Startup Act 2.0 Will Make Sure the Next Google is Made in America

Impact

We've got to get beyond Ellis Island. America needs people, but not just the tired, poor, and huddled immigrants referenced by Lady Liberty. Though we are a nation of immigrants, the American 20th and 21st century success means that we must find a way to attract the creme-da-la-creme to start businesses in America. 

The proposed Startup Act 2.0 puts America on the right path to attracting just that. The Act, introduced Tuesday as a bipartisan effort by Senators Jerry Moran, Mark Warner, Marco Rubio, and Chris Coons, is designed to help America regain the edge in attracting top entrepreneurs. 

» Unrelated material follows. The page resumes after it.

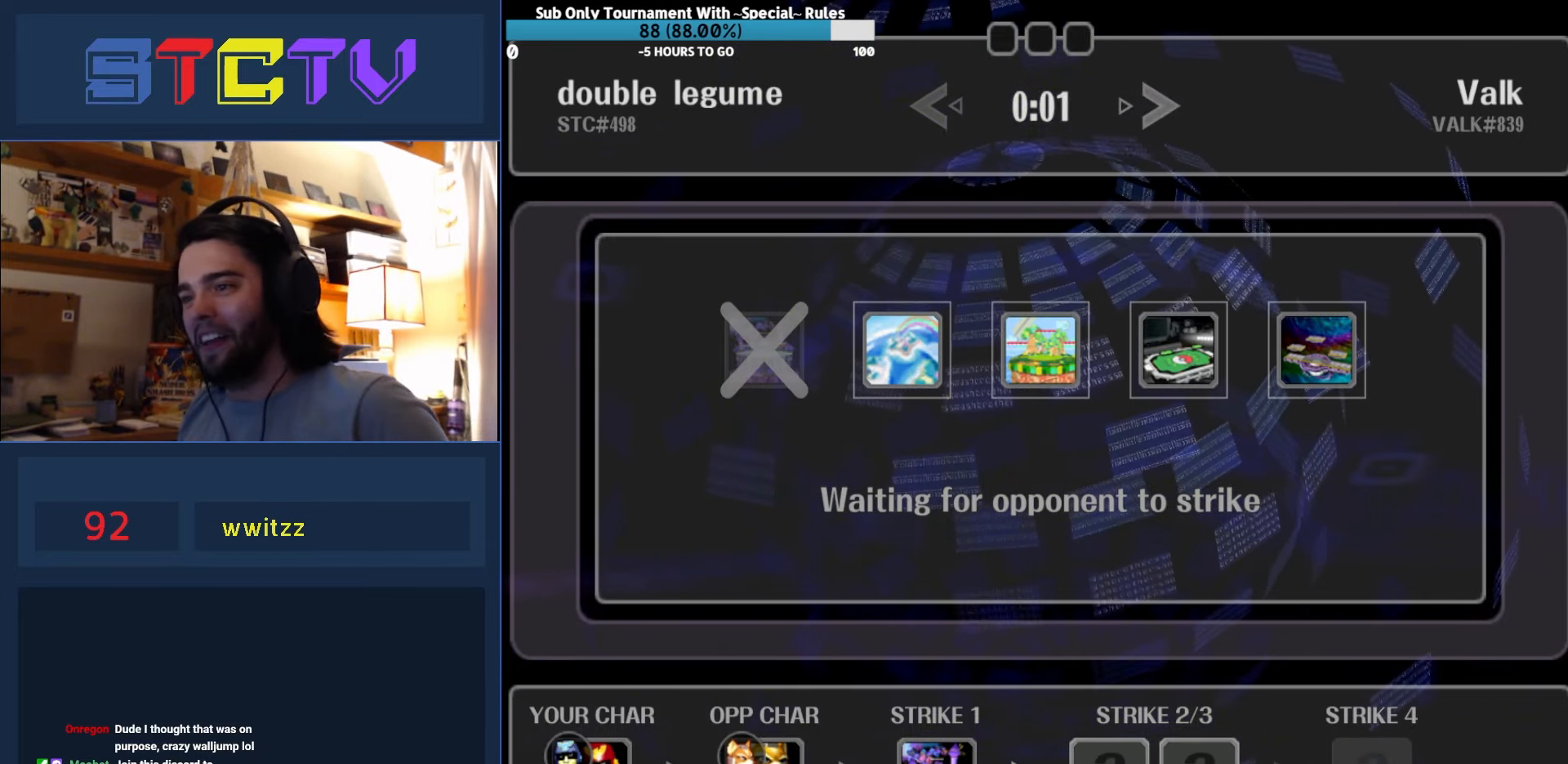
{"buttons": [], "left_stick": "center", "right_stick": "center", "events": []}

As other nations develop, it is increasingly necessary for America to retain its edge by creating the best new businesses. However, as an entrepreneur, academic, and friend, I have heard way too many horror stories about highly intelligent individuals, many of whom have been educated in America, being unable to remain in America after graduation.

Let's face it: America has a dearth of engineers. And our science and math education system is pathetic in relation to the rest of the world. And we have skilled labor jobs that need to be filled. The only way for America to thrive in the future is to retain the undergraduate and postgraduate students who have thrived in this country. What if Sergey Brin had to start Google in Russia? Then America would have far fewer jobs, fewer tax revenues, and less dominance over the Internet industry, not to mention less knowledge. (As Forbes wrote, immigrants make great entrepreneurs.) But the reality is that many awesome American-educated entrepreneurs are returning home.

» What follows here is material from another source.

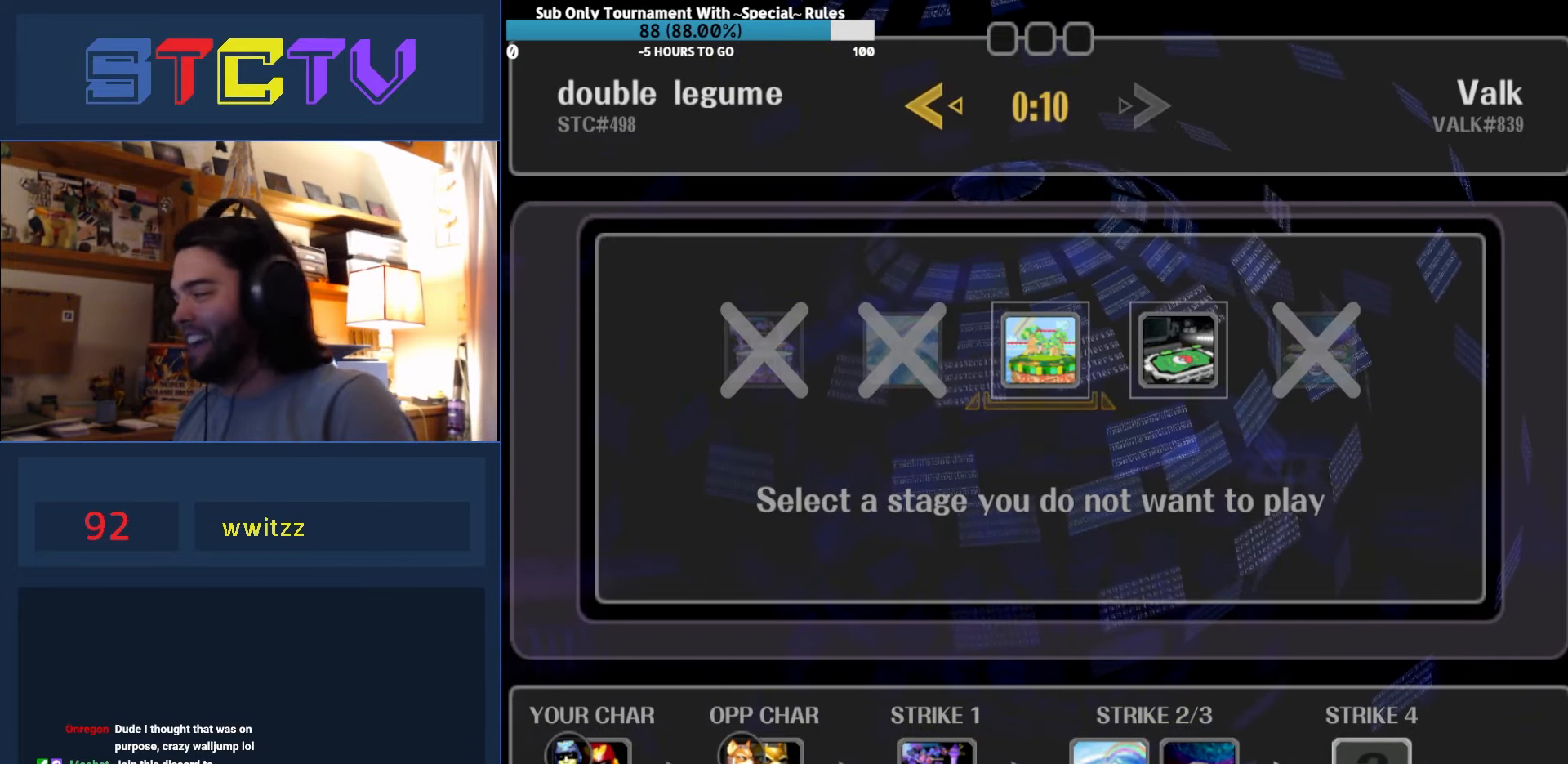
{"buttons": [], "left_stick": "center", "right_stick": "center", "events": []}
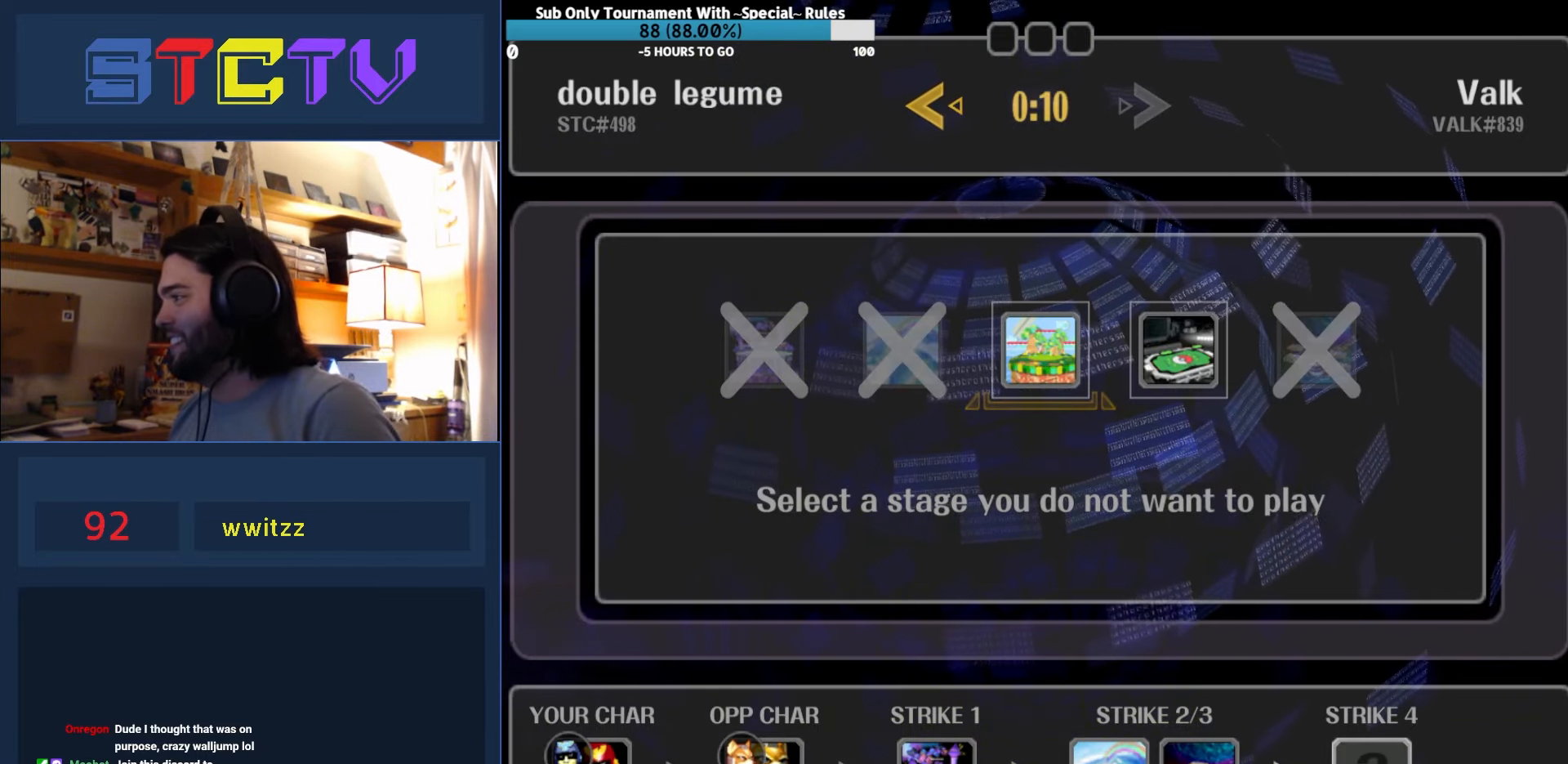
{"buttons": [], "left_stick": "center", "right_stick": "center", "events": []}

The Startup Act 2.0 is a solid first step to halt this brain drain. One strong feature of the bill is that it "eliminates the per-country numerical limitation for employment-based immigrant visas and adjusts the limitations on family-based visa petitions from 7 percent per country to 15 percent without increasing the total number of available immigrant visas." This will help America retain Chinese and Indian talent. Immigrants from these countries with large populations are currently getting an unfair shake, so many are returning home to start their businesses.

While there may be some backlash from academic purists, I strongly support the bill's provision to assist universities by providing "federal funding for research and development to support innovative initiatives at American universities to accelerate and improve the commercialization of taxpayer-funded research. Grants will be awarded to universities pursuing specific initiatives to improve commercialization capacity and to assist universities that want to pursue initiatives that allow faculty to directly commercialize the research."

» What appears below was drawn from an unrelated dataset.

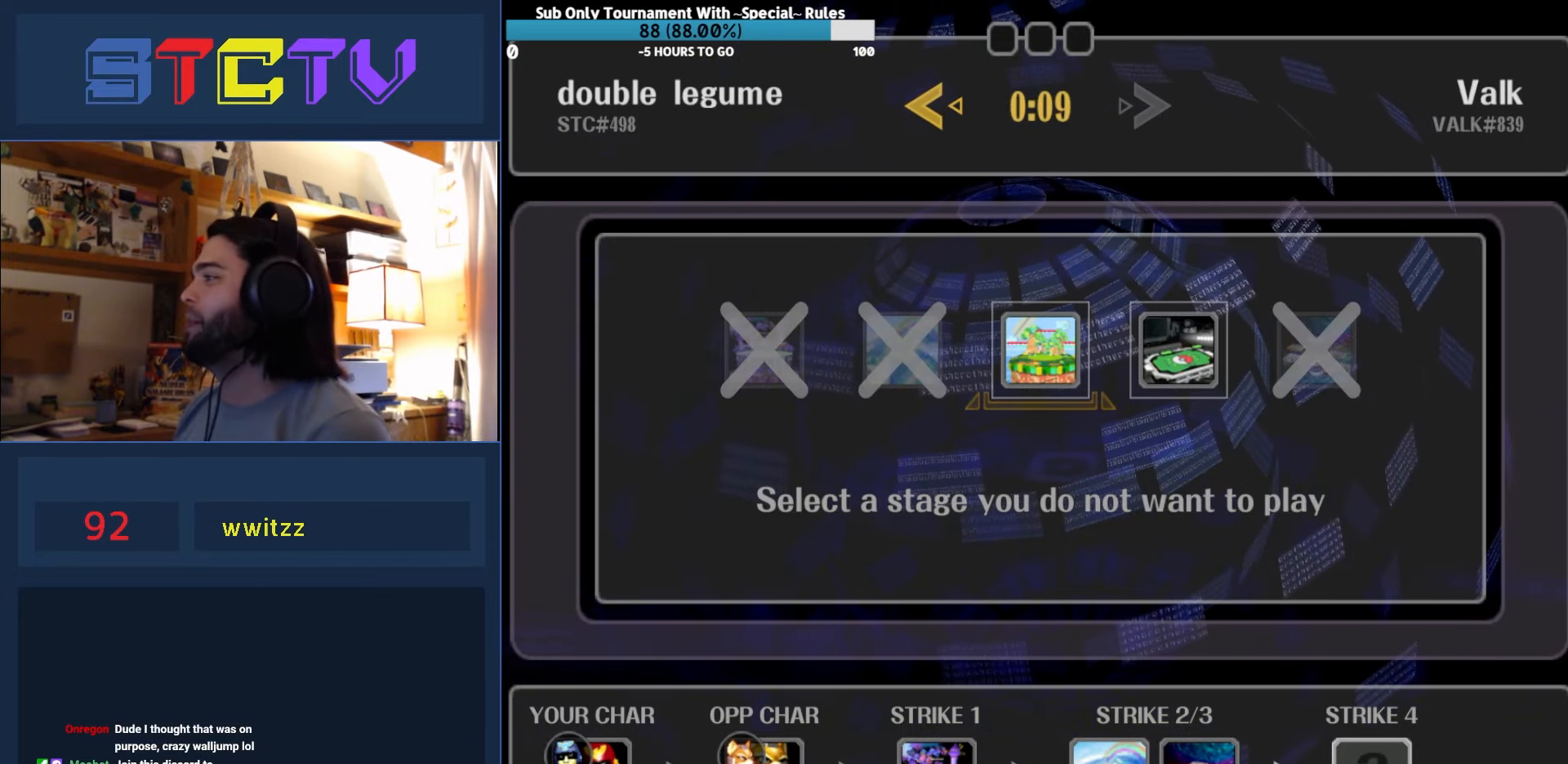
{"buttons": [], "left_stick": "center", "right_stick": "center", "events": [[67, "left_stick", "right"], [167, "left_stick", "center"]]}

Hopefully, these subsidies will enable institutions to incubate businesses while also fostering competition in various markets. While I understand that it may be deemed unfair for some universities to receive funding at the expense of others, so long as jobs are created from the companies that are emerge, America should come out ahead. I view this tactic as particularly helpful when countries like China are directly subsidizing industries to the detriment of American producers, as the American solar sector experienced. (One must note that many Chinese companies are run by "sea turtles," or Chinese citizens who were educated in America and then returned home.)

Even though both chambers of Congress passed the JOBS Act that was then signed into law by President Obama, this Congress has a poor track record for passing meaningful legislation. Let's hope that neither party tries to derail this unique bipartisan effort. And if any lawmaker does, may he/she pay with his/her own job this November.

(And on a personal note, thank you from the bottom of my heart to the authors of this bill who have decided to call it the Startup Act 2.0 rather than the Start-up Act 2.0. That unnecessary hyphen is probably costing the American economy $25 million annually.)